Tienen cloro estabilizado con ácido cianúrico para que aguante mucho más y por lo tanto la vigilancia sobre el agua sea menor. Además, las pastillas se disuelven lentamente, dosificándose a sí mismas. Ahora bien, tienen varios efectos negativos:

  • A partir de un nivel relativamente bajo de concentración, añadir más pastillas de cloro no conlleva un gran aumento de su estabilidad.
  • A mayor nivel de ácido cianúrico, menor capacidad de desinfección del cloro.
  • A partir de un nivel considerable de ácido cianúrico, resulta peligroso para la salud.

Aparte de todo esto, tanto el cloro en pastillas como el cloro líquido tienen un problema. Una de sus principales actuaciones es matar a los gérmenes (acción desinfectante) e inmediatamente después empezar a quemarlos u oxidarlos (acción oxidante). Sin embargo, si el cloro no tiene la concentración adecuada, su acción oxidante empeora y no quema totalmente a los gérmenes, sino que crea unos compuestos intermedios conocidos como cloro combinado o cloraminas, que dan un mal olor al agua e irritan la piel y los ojos, efecto que erróneamente se aduce a un efecto normal del cloro. Por ello es importante que la concentración de cloro sea la adecuada sin embargo, esta puede variar con mucha facilidad, como por ejemplo, con el número de individuos que se bañan. Por esto, suele suceder que en las piscinas públicas no se puede ajustar del todo bien el cloro y se producen estas irritaciones.

La solución más rápida para ello está en los MPS (monopersulfato de potasio o de sodio) también conocido como “oxígeno”, que tiene una pobre acción desinfectante pero una alta acción oxidante resultando eficaz para eliminar la cloramina sin necesidad de añadir altas cantidades de cloro.

 

BROMO

Otro producto que se puede utilizar para la desinfección de piscinas es el bromo, que tiene principalmente dos variantes: pastillas de cloro-bromo y sal de bromo. Ambas pueden generar compuestos análogos a las cloraminas (en este caso llamadas bromaminas) al oxidar los residuos orgánicos. Sin embargo, estas tienen un alto poder desinfectante y oxidante por lo que no generan irritación en piel ni ojos ni tampoco un olor desagradable.

Pastillas de cloro-bromo

  • Nada más ser añadidas al agua empiezan a desinfectar y tienen una disolución aún más lenta que las pastillas de cloro, por lo que duran más.
  • Tienen un estabilizante contra la radiación ultravioleta que no perjudica tanto la desinfección del agua como en el caso del ácido cianúrico de las pastillas de cloro.

Sal de bromo

Necesita ser activada antes de ejercer las acciones desinfectante y oxidante y está activación puede ser un poco más compleja, aunque el resultado es igual de efectivo.
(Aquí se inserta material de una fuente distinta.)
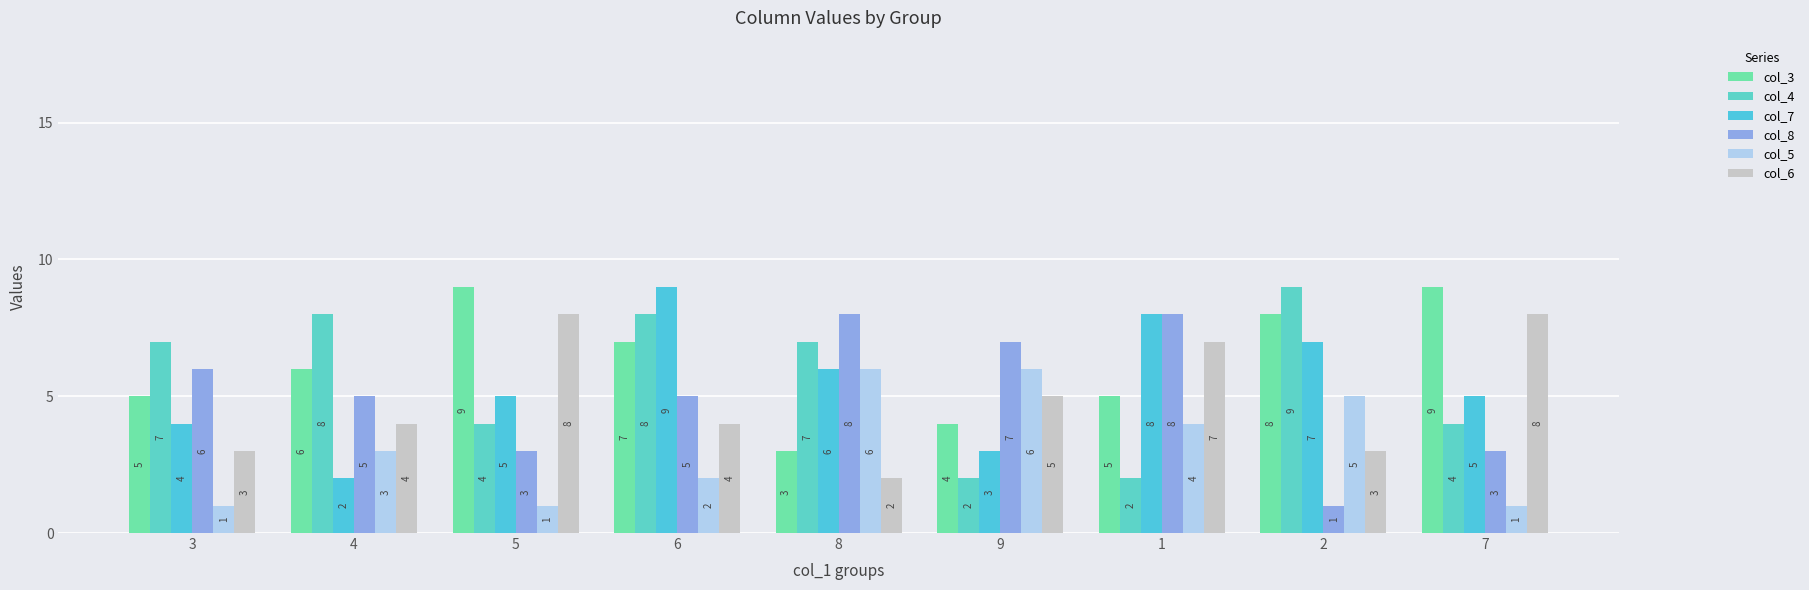

What is the total value across all series at 4?

28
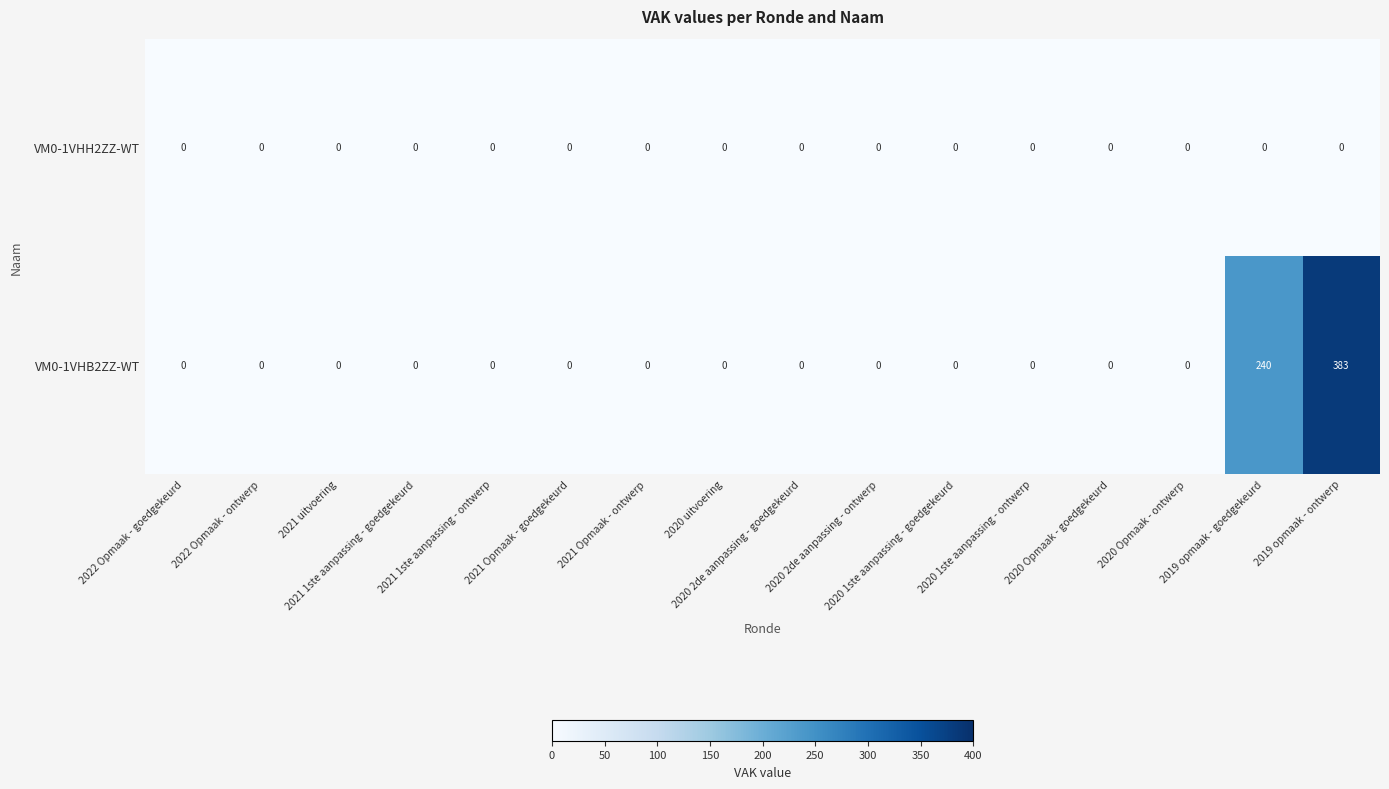

What is the maximum value shown in the chart?

383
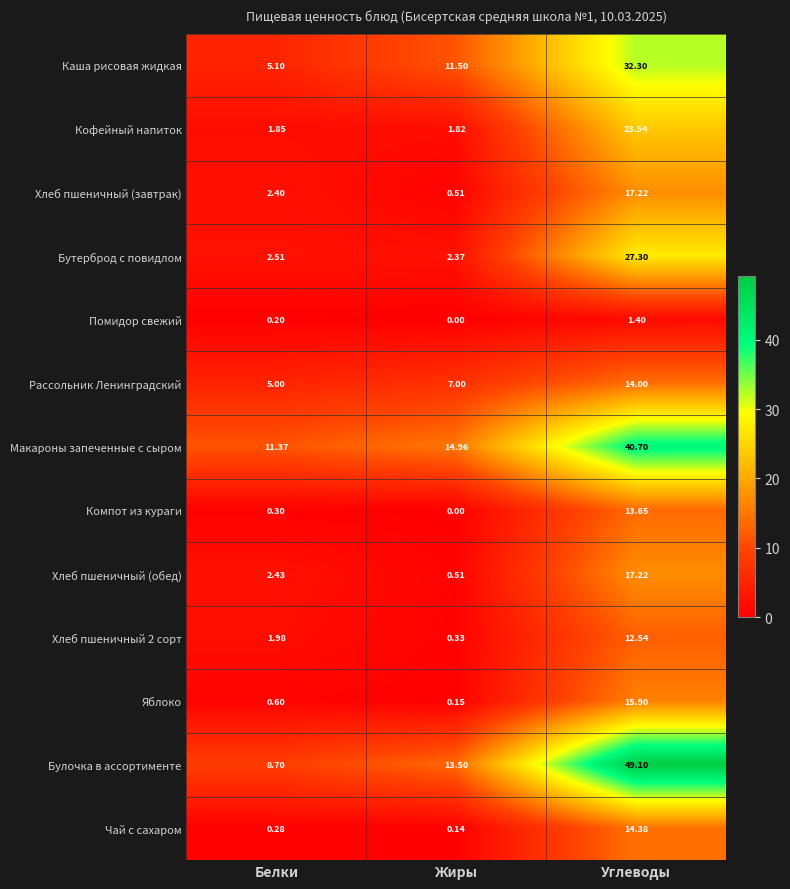

At which category is the sum across all series the highest?

Углеводы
Las ventajas del bromo respecto del cloro son:

  • El bromo actúa bien en un rango más amplio de pH del agua, lo que implica que no es necesario comprobar con tanta frecuencia el nivel de pH si se utiliza bromo.
  • Las bromaminas son eficaces, son fácilmente eliminables y no causan irritación o mal olor, en contra de la inutilidad, resistencia a la eliminación y las irritaciones u olor de las cloraminas.
  • El bromo pierde menos eficacia que en cloro en altas temperaturas.
  • El estabilizante de las pastillas de cloro-bromo no le hace perder casi nada de eficacia al producto, al contrario que el estabilizante de las pastillas de cloro, que además resulta nocivo para la salud.